Salah satu panelis, Miftahulkhairah Anwar, S.S., M.Hum., M.Phil yang hadir sebagai pakar linguistik, banyak meneliti tentang bahasa di ruang digital, kesantunan, serta dinamika komunikasi masyarakat Indonesia masa kini. Ia menjelaskan bahwa bahasa memiliki sistem dan fungsi sosial yang kompleks.

“Bahasa, dalam pandangan linguistik, adalah sistem lambang bunyi bermakna yang bersifat arbitrer dan berdasarkan kesepakatan. Bahasa digunakan manusia untuk berinteraksi sosial, bekerja sama, dan mengidentifikasi diri. Bahasa tidak sekadar [terdiri atas] tatanan gramatika, tetapi juga memiliki fungsi sosial yang kuat,” jelasnya. 

Menurutnya, bahasa tidak pernah benar-benar netral karena selalu memuat konteks budaya dan kepentingan. Meme menjadi sarana partisipasi publik yang dapat berdampak positif bila digunakan dengan cerdas. 
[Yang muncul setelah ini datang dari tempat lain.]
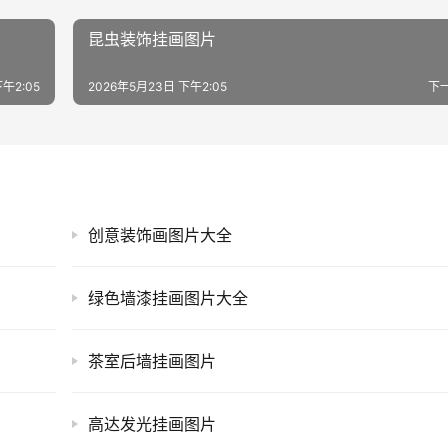
昆虫装饰挂画图片
午2:05
2026年5月23日 下午2:05
下
创意装饰画图片大全
绿色墙漆挂画图片大全
茶室后墙挂画图片
高达发光挂画图片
“Meme dapat membuka ruang partisipasi, menunjukkan bahwa politik bukan hanya milik kalangan elite, melainkan juga masyarakat luas. Namun, jika kita tidak bijak membacanya, justru bisa menimbulkan kemunduran, sebab yang viral belum tentu bernilai baik. Satu kata bisa membakar, tetapi satu kata juga bisa memadamkan,” tambahnya. 

Sementara itu, menurut Ndoro Kakung, seorang praktisi media sosial yang juga aktif sebagai konsultan komunikasi, menyoroti bagaimana media sosial kini telah menjadi alat komunikasi utama masyarakat. Menurutnya, kehidupan digital saat ini membentuk pola pikir dan perilaku banyak orang, bahkan sampai pada tahap ketika emosi dan opini publik dikendalikan oleh algoritma media sosial. 

Meme memang bisa menjadi sarana kritik sosial dan politik, tetapi jika kualitas kritik hanya sebatas meme, diskusi publik akan kehilangan kedalaman dan substansi.

“Kalau kritik hanya sebatas meme, itu masih kurang. Kita harus bisa lebih keren lagi,” tegasnya. 

Ndoro Kakung menekankan pentingnya peningkatan literasi digital dan politik di tengah maraknya penggunaan meme sebagai komunikasi publik.

“Jika politik terus dijadikan meme tanpa peningkatan literasi, demokrasi akan jadi cair, tetapi dangkal. Jika rakyat diajari membaca meme seperti membaca teks politik dengan menyadari pembuatnya siapa, tujuannya apa, dan konteksnya apa, justru demokrasi akan lebih hidup. Semua tergantung siapa yang mengendalikannya,” tuturnya. 

Devan Yulio sebagai pengembang program :Dagelan, akun media sosial yang dikenal karena konten hiburan berupa meme dan aktif sebagai kreator konten, menyampaikan pandangannya tentang perubahan fungsi meme dalam ruang digital saat ini. 

Menurutnya, dahulu meme berfungsi sebagai hiburan semata. Namun, kini, meme telah berkembang menjadi sarana komunikasi dan kampanye politik untuk mendekatkan tokoh atau lembaga dengan masyarakat, bahkan tak jarang menjadi objek meme itu sendiri. 

“Karena semua orang kini bisa membuat dan menyebarkan meme, media sosial pun menjadi makin riuh dengan berbagai ekspresi dan opini publik. Di satu sisi, hal ini menunjukkan tumbuhnya kebebasan berekspresi. Namun, di sisi lain, ada pula kasus-kasus yang berujung pada masalah hukum, seperti pelanggaran UU ITE, ketika suatu meme dianggap menyinggung," pungkas Devin.

Selain diskusi panel, acara ini juga diramaikan oleh pembacaan deklamasi puisi dari Lentera Kata serta penampilan akustik dari Brikustik yang menambah kemeriahan acara. Narabahasa juga menghadirkan Pojok Meme, sebuah pameran yang menampilkan 15 meme pemenang sayembara daring yang diselenggarakan oleh Narabahasa pada 10-20 Oktober 2025. Karya yang dipamerkan telah melalui proses kurasi dengan mempertimbangkan unsur kebaruan, kelucuan, pesan, serta relevansinya terhadap konteks sosial dan bahasa digital masa kini. 

Melalui kegiatan ini, Narabahasa berharap publik dapat melihat bahwa bahasa tidak hanya hidup dalam teks dan tuturan, tetapi juga berbagai bentuk ekspresi yang dekat dengan kehidupan sehari-hari. Kegiatan ini bertujuan untuk memperluas pemahaman publik tentang bahasa yang terus berkembang dan beradaptasi dengan zaman.